Text shown
--- START ---

Chris Wilson <[email protected]> writes:

> If we poison the request before we emit commands, it should be easier to
> spot when we execute an uninitialised request.
>
> References: https://bugs.freedesktop.org/show_bug.cgi?id=100144
> Signed-off-by: Chris Wilson <[email protected]>
> ---
>  drivers/gpu/drm/i915/intel_ringbuffer.c | 1 +
>  1 file changed, 1 insertion(+)
>
> diff --git a/drivers/gpu/drm/i915/intel_ringbuffer.c 
> b/drivers/gpu/drm/i915/intel_ringbuffer.c
> index 8c874996c617..1ec98851a621 100644
> --- a/drivers/gpu/drm/i915/intel_ringbuffer.c
> +++ b/drivers/gpu/drm/i915/intel_ringbuffer.c
> @@ -1693,6 +1693,7 @@ u32 *intel_ring_begin(struct drm_i915_gem_request *req, 
> int num_dwords)

--- END ---

Study questions
1. Based on the quoted patch email, decide whether each statement below agrees with it. Answer yes or no for each, and quote the deciding words.
(a) The patch changes only one file.
(b) The patch deletes lines from intel_ringbuffer.c.
(c) The patch lists a bug report among its references.
2. Extend the quoted patch email past its final line.

Data excerpt
--- START ---

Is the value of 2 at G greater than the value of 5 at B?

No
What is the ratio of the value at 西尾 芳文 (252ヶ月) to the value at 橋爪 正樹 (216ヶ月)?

--- END ---

Written answers
1.
(a) Yes: "1 file changed, 1 insertion(+)"
(b) No: "1 insertion(+)"
(c) Yes: "References: https://bugs.freedesktop.org/show_bug.cgi?id=100144"

2.
>  
>       GEM_BUG_ON(ring->emit > ring->size - bytes);
>       cs = ring->vaddr + ring->emit;
> +     GEM_DEBUG_EXEC(memset(cs, POISON_INUSE, bytes));

Will more modern hardware just skipover these? If so
then perhaps more advanced solution would be to fill with bb
start into the previous address to get a guaranteed
hang on the spot.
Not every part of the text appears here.